Ack! How frustrating. The movie had a great idea, great visual style, and an interesting, twisting plot... if only they had gotten rid of the many bad parts to leave us with the unbelievably great stuff in between, we could have had a truly wonderful film.
The fight scenes were like a super-stylish mix of Woo-style gunplay utilizing (and well, too) the new spin-around-a-still-scene technology seen in those Gap and Coke ads, and Hong Kong style kung-fu (Not a surprise since they got Yuen Woo-Ping, a veteran Hong Kong director dating back to the original Drunken Master in '78, to choreograph the fights). And those scenes are amazing - really. The high-speed photography was absolutely beautiful, and mixed with the unreal camera movements, gave me an action experience unlike any other I've ever seen, from America's greatest action/sci-fi flicks, to Hong Kong's recent gunfests and kung-fu extravaganzas. It's new, it's exciting, it's great, and it will copied unabashedly in the future (best to see it while it's fresh).
Add the audio/visual perfection to an interesting plotline and passable-to-good acting from everybody, and you've got the making of a great show.

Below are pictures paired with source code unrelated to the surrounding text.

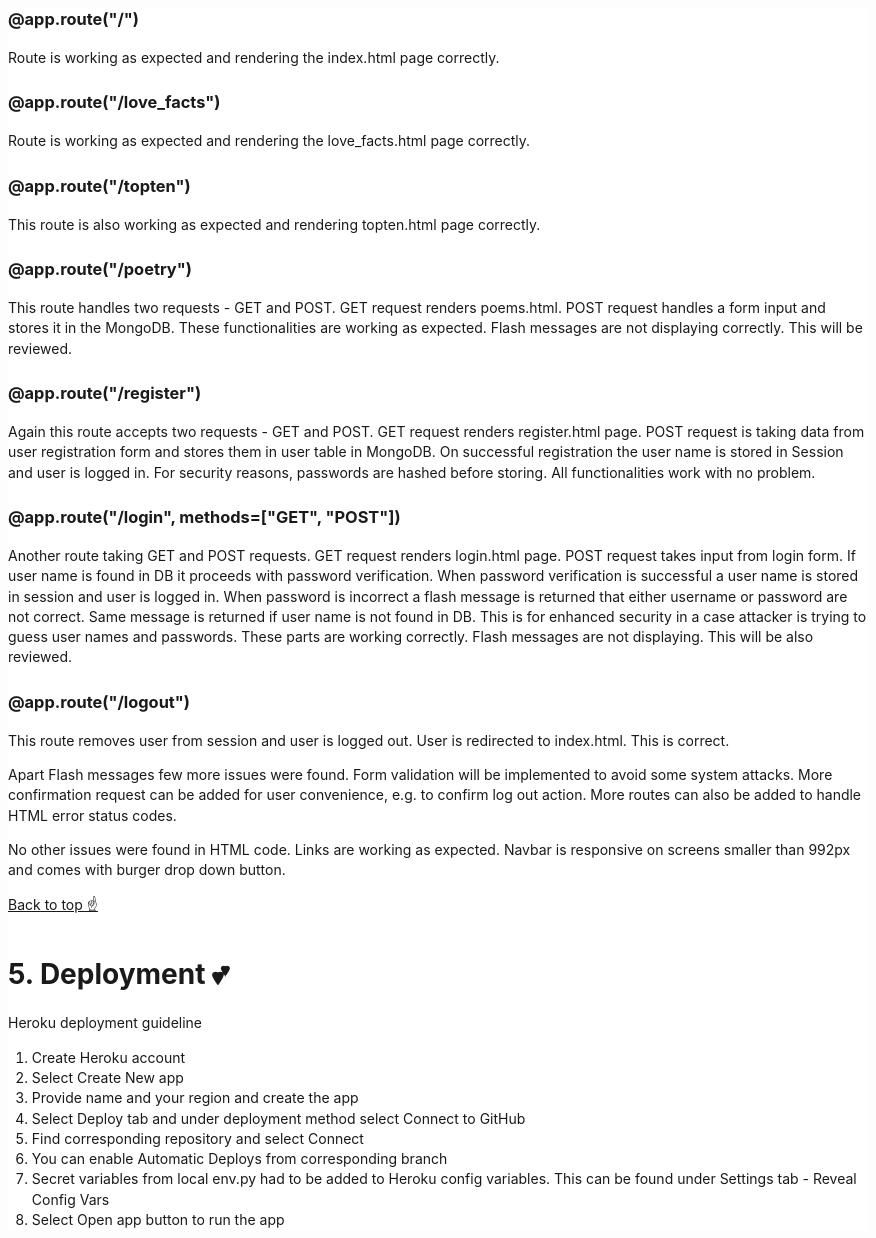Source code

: ### @app.route("/")
Route is working as expected and rendering the index.html page correctly.

### @app.route("/love_facts")
Route is working as expected and rendering the love_facts.html page correctly.

### @app.route("/topten")
This route is also working as expected and rendering topten.html page correctly.

### @app.route("/poetry")
This route handles two requests - GET and POST. GET request renders poems.html. POST request handles a form input and stores it in the MongoDB. These functionalities are working as expected. Flash messages are not displaying correctly. This will be reviewed.

### @app.route("/register")
Again this route accepts two requests - GET and POST. GET request renders register.html page. POST request is taking data from user registration form and stores them in user table in MongoDB. On successful registration the user name is stored in Session and user is logged in. For security reasons, passwords are hashed before storing. All functionalities work with no problem.

### @app.route("/login", methods=["GET", "POST"])
Another route taking GET and POST requests. GET request renders login.html page. POST request takes input from login form. If user name is found in DB it proceeds with password verification. When password verification is successful a user name is stored in session and user is logged in. When password is incorrect a flash message is returned that either username or password are not correct. Same message is returned if user name is not found in DB. This is for enhanced security in a case attacker is trying to guess user names and passwords. These parts are working correctly. Flash messages are not displaying. This will be also reviewed.

### @app.route("/logout")
This route removes user from session and user is logged out. User is redirected to index.html. This is correct.

Apart Flash messages few more issues were found. Form validation will be implemented to avoid some system attacks. More confirmation request can be added for user convenience, e.g. to confirm log out action. More routes can also be added to handle HTML error status codes.

No other issues were found in HTML code. Links are working as expected. Navbar is responsive on screens smaller than 992px and comes with burger drop down button.

<a href="#index">Back to top ☝️ </a>
<span id="deployment"></span>

# 5. Deployment 💕

Heroku deployment guideline
1. Create Heroku account
1. Select Create New app
1. Provide name and your region and create the app
1. Select Deploy tab and under deployment method select Connect to GitHub
1. Find corresponding repository and select Connect
1. You can enable Automatic Deploys from corresponding branch
1. Secret variables from local env<span>.</span>py had to be added to Heroku config variables. This can be found under Settings tab - Reveal Config Vars
1. Select Open app button to run the app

Unfortunately, there is some pretty downright lame dialogue, a rather slow expository section in the middle, and some "bad CG creatures versus the CG spacecraft (or whatever) in the CG set" scenes that are totally passable, but I've seen a million times before and detract from the completely novel, brilliant fight scenes mentioned earlier. They also kind of fart up the pacing of the later parts of the film, don't add anything substantial to the story, and are generally uninteresting.
Overall, a totally enjoyable experience with scenes that will certainly be floating around in my head for weeks to come.
Swimming with Sharks (1994)
Not satisfying... as a comedy anyway.
I thought the movie tried to do too much. Keeping this vague enough to not reveal any spoilers... I thought if the entire movie had been a comedy, like the first half, it could have been truly hilarious. If the movie had been like the second half, we could have had a really good, serious tragedy.
Instead, the first half (and the fact that the movie is billed as a comedy) sets us up to be in a lighthearted mood and to want to see bad things happen to Kevin Spacey, and then the second half makes him sympathetic and brutalizes us in our vulnerable state into feeling bad for him.
Overall, I finished watching the movie pretty unsatisfied about everything. The hilarious punch-line I was waiting for at the end of the movie never happened and instead I was made to feel guilty about rooting for Whaley's character in the beginning.
To be fair, the movie might be a completely satisfying and worthwhile experience if one goes into it knowing that it isn't a straightforward boss-bashing comedy.
Wong Fei Hung II: Nam yee tung chi keung (1992)
Good introduction to 90's kung-fu movies.
This is arguably the best of the 'Once Upon a Time in China' series (which now runs to 6). It stars Jet Li as martial arts master & doctor Wong Fei-Hong, a historical figure/legend popular in Hong Kong period pieces, much like Robin Hood or King Arthur in Western culture. It features some of the most exquisitely choreographed and executed fight scenes in any movie I've ever seen, utilizing two truly excellent martial artists/actors, Jet Li and Donnie Yen. And, almost as importantly, the level of absurdness and ridiculousness, so high in many HK movies, in the fights, humor, and story are kept to a reasonable level so western viewers won't be totally put off. In general, production quality is high, story is good/tolerable, and the fights are truly incredible showcases of the actors' abilities. It would be an excellent choice for the western movie-watcher trying to find more Jet Li films after seeing Lethal Weapon 4. It is also an excellent example of how in 20 years the 70's kung-fu chop-socky has evolved after it and Bruce Lee disappeared from the west.